◆ Exercise directions:
Would you repeat each line below exactly, without the pictures?

Source material below:

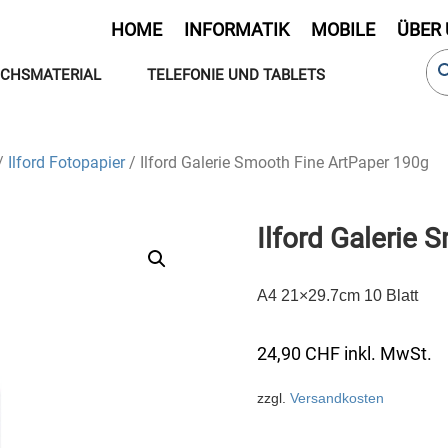
HOME
INFORMATIK
MOBILE
ÜBER
CHSMATERIAL
TELEFONIE UND TABLETS
/
Ilford Fotopapier
/ Ilford Galerie Smooth Fine ArtPaper 190g
Ilford Galerie
A4 21×29.7cm 10 Blatt
24,90
CHF
inkl. MwSt.
zzgl.
Versandkosten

End of Source material.

◆ Exercise solution:
HOME
INFORMATIK
MOBILE
ÜBER
CHSMATERIAL
TELEFONIE UND TABLETS
/
Ilford Fotopapier
/ Ilford Galerie Smooth Fine ArtPaper 190g
Ilford Galerie
A4 21×29.7cm 10 Blatt
24,90
CHF
inkl. MwSt.
zzgl.
Versandkosten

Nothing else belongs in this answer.